Information shown START

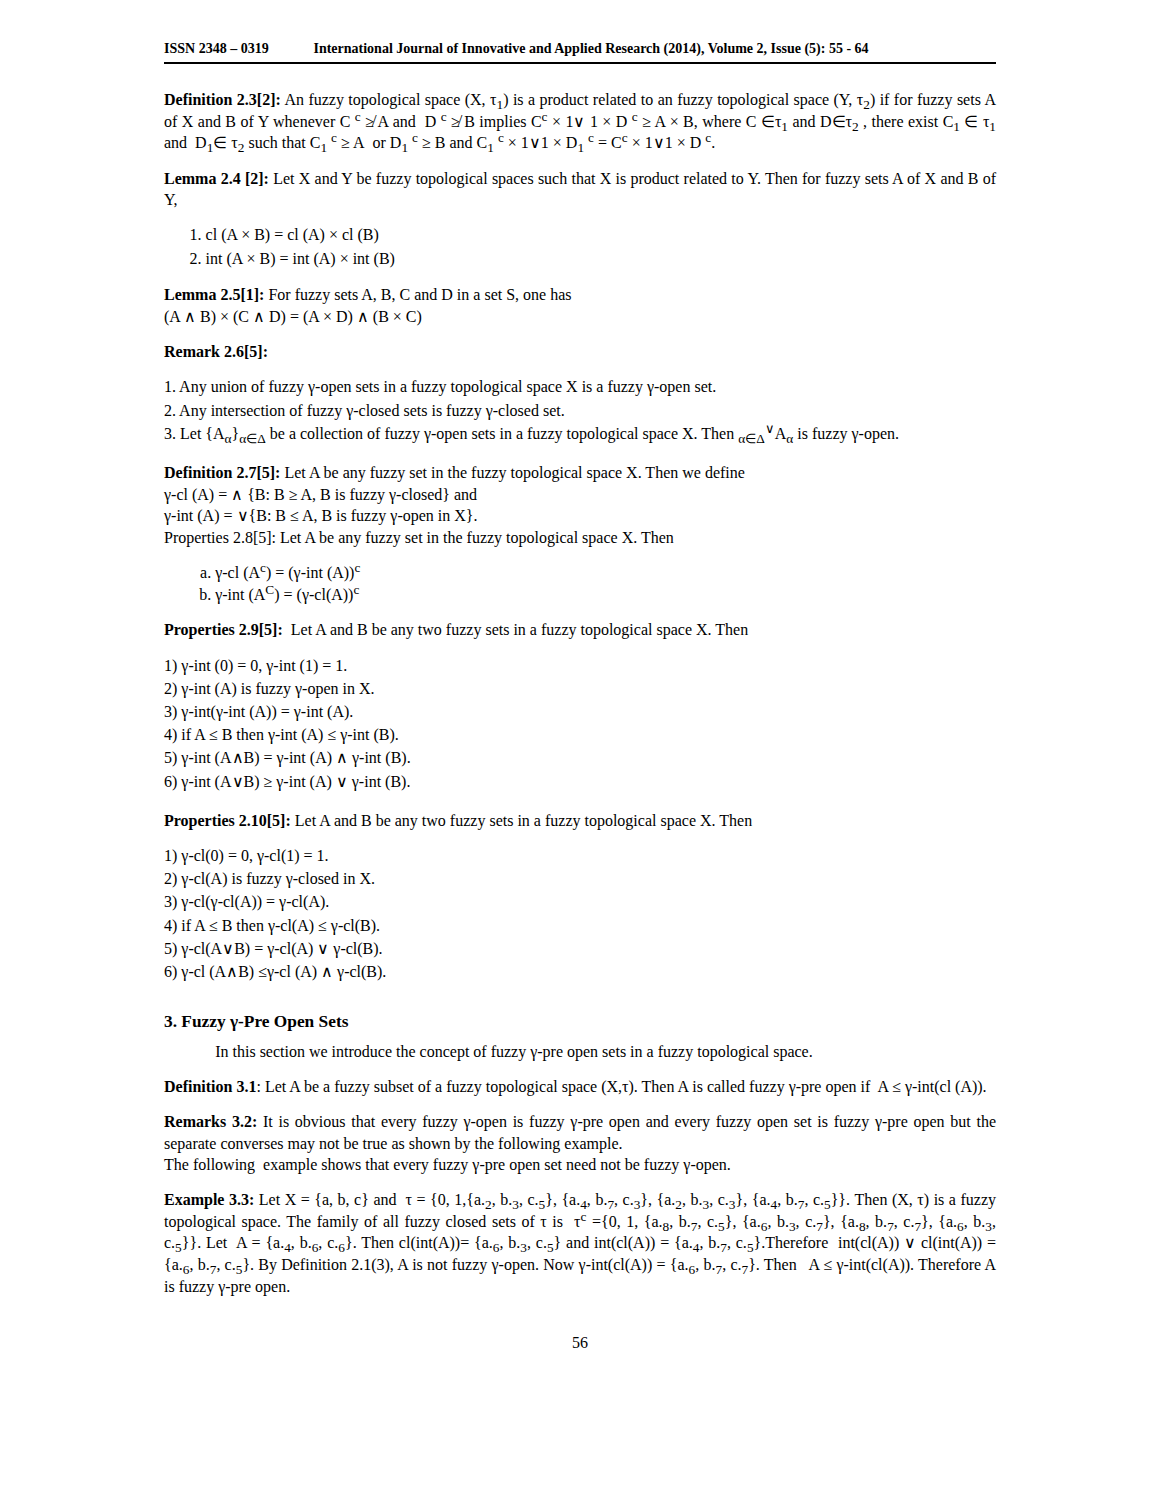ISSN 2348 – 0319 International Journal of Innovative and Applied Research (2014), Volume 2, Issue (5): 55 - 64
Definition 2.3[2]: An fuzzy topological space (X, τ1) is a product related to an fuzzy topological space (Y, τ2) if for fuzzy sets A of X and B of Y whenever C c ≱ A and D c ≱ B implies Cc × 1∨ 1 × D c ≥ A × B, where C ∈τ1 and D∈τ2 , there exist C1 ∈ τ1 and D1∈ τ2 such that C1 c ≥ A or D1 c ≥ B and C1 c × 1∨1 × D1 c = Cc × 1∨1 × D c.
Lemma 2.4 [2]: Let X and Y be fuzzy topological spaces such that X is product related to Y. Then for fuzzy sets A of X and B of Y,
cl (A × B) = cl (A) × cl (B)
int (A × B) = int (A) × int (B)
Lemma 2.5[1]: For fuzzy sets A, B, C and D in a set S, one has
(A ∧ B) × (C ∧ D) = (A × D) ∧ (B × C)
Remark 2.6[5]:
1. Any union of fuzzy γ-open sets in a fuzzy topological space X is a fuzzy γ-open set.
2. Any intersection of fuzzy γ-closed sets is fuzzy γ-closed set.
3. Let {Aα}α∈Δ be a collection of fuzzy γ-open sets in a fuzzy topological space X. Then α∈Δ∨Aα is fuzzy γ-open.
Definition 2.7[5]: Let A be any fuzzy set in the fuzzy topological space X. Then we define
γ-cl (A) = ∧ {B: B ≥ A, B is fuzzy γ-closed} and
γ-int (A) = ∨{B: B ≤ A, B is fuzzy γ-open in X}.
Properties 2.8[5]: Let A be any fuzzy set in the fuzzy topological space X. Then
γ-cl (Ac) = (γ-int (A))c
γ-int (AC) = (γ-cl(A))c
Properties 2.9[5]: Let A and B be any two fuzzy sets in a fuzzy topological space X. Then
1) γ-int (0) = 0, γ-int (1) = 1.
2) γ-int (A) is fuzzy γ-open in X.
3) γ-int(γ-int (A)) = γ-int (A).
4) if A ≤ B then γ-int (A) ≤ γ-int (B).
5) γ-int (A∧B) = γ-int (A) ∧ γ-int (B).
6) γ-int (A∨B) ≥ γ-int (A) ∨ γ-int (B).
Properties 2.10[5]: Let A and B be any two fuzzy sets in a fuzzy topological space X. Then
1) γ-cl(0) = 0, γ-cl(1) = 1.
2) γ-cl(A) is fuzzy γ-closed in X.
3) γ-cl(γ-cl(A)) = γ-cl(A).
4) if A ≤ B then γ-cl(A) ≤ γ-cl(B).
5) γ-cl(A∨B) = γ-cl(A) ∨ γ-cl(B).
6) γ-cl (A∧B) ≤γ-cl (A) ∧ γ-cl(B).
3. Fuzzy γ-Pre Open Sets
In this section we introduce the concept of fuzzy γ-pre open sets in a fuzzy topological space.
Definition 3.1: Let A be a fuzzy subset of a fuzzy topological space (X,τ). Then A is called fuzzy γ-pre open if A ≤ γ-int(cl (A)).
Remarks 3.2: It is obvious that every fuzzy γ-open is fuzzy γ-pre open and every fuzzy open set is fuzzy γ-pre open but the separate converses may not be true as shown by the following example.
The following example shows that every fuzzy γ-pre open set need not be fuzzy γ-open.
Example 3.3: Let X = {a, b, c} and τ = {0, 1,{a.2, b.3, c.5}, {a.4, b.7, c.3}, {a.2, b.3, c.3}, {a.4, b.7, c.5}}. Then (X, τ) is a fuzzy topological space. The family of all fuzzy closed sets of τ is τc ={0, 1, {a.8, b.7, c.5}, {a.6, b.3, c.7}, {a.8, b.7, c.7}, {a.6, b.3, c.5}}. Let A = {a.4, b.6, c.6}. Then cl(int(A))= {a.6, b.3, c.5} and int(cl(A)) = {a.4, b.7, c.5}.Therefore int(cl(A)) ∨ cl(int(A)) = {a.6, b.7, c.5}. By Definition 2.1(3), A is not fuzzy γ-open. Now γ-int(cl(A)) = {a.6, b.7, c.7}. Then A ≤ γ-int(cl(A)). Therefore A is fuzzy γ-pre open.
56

Information shown END

**Directions**
Omitting all images, print the listing exactly.

**Exercise output**
ISSN 2348 – 0319 International Journal of Innovative and Applied Research (2014), Volume 2, Issue (5): 55 - 64
Definition 2.3[2]: An fuzzy topological space (X, τ1) is a product related to an fuzzy topological space (Y, τ2) if for fuzzy sets A of X and B of Y whenever C c ≱ A and D c ≱ B implies Cc × 1∨ 1 × D c ≥ A × B, where C ∈τ1 and D∈τ2 , there exist C1 ∈ τ1 and D1∈ τ2 such that C1 c ≥ A or D1 c ≥ B and C1 c × 1∨1 × D1 c = Cc × 1∨1 × D c.
Lemma 2.4 [2]: Let X and Y be fuzzy topological spaces such that X is product related to Y. Then for fuzzy sets A of X and B of Y,
cl (A × B) = cl (A) × cl (B)
int (A × B) = int (A) × int (B)
Lemma 2.5[1]: For fuzzy sets A, B, C and D in a set S, one has
(A ∧ B) × (C ∧ D) = (A × D) ∧ (B × C)
Remark 2.6[5]:
1. Any union of fuzzy γ-open sets in a fuzzy topological space X is a fuzzy γ-open set.
2. Any intersection of fuzzy γ-closed sets is fuzzy γ-closed set.
3. Let {Aα}α∈Δ be a collection of fuzzy γ-open sets in a fuzzy topological space X. Then α∈Δ∨Aα is fuzzy γ-open.
Definition 2.7[5]: Let A be any fuzzy set in the fuzzy topological space X. Then we define
γ-cl (A) = ∧ {B: B ≥ A, B is fuzzy γ-closed} and
γ-int (A) = ∨{B: B ≤ A, B is fuzzy γ-open in X}.
Properties 2.8[5]: Let A be any fuzzy set in the fuzzy topological space X. Then
γ-cl (Ac) = (γ-int (A))c
γ-int (AC) = (γ-cl(A))c
Properties 2.9[5]: Let A and B be any two fuzzy sets in a fuzzy topological space X. Then
1) γ-int (0) = 0, γ-int (1) = 1.
2) γ-int (A) is fuzzy γ-open in X.
3) γ-int(γ-int (A)) = γ-int (A).
4) if A ≤ B then γ-int (A) ≤ γ-int (B).
5) γ-int (A∧B) = γ-int (A) ∧ γ-int (B).
6) γ-int (A∨B) ≥ γ-int (A) ∨ γ-int (B).
Properties 2.10[5]: Let A and B be any two fuzzy sets in a fuzzy topological space X. Then
1) γ-cl(0) = 0, γ-cl(1) = 1.
2) γ-cl(A) is fuzzy γ-closed in X.
3) γ-cl(γ-cl(A)) = γ-cl(A).
4) if A ≤ B then γ-cl(A) ≤ γ-cl(B).
5) γ-cl(A∨B) = γ-cl(A) ∨ γ-cl(B).
6) γ-cl (A∧B) ≤γ-cl (A) ∧ γ-cl(B).
3. Fuzzy γ-Pre Open Sets
In this section we introduce the concept of fuzzy γ-pre open sets in a fuzzy topological space.
Definition 3.1: Let A be a fuzzy subset of a fuzzy topological space (X,τ). Then A is called fuzzy γ-pre open if A ≤ γ-int(cl (A)).
Remarks 3.2: It is obvious that every fuzzy γ-open is fuzzy γ-pre open and every fuzzy open set is fuzzy γ-pre open but the separate converses may not be true as shown by the following example.
The following example shows that every fuzzy γ-pre open set need not be fuzzy γ-open.
Example 3.3: Let X = {a, b, c} and τ = {0, 1,{a.2, b.3, c.5}, {a.4, b.7, c.3}, {a.2, b.3, c.3}, {a.4, b.7, c.5}}. Then (X, τ) is a fuzzy topological space. The family of all fuzzy closed sets of τ is τc ={0, 1, {a.8, b.7, c.5}, {a.6, b.3, c.7}, {a.8, b.7, c.7}, {a.6, b.3, c.5}}. Let A = {a.4, b.6, c.6}. Then cl(int(A))= {a.6, b.3, c.5} and int(cl(A)) = {a.4, b.7, c.5}.Therefore int(cl(A)) ∨ cl(int(A)) = {a.6, b.7, c.5}. By Definition 2.1(3), A is not fuzzy γ-open. Now γ-int(cl(A)) = {a.6, b.7, c.7}. Then A ≤ γ-int(cl(A)). Therefore A is fuzzy γ-pre open.
56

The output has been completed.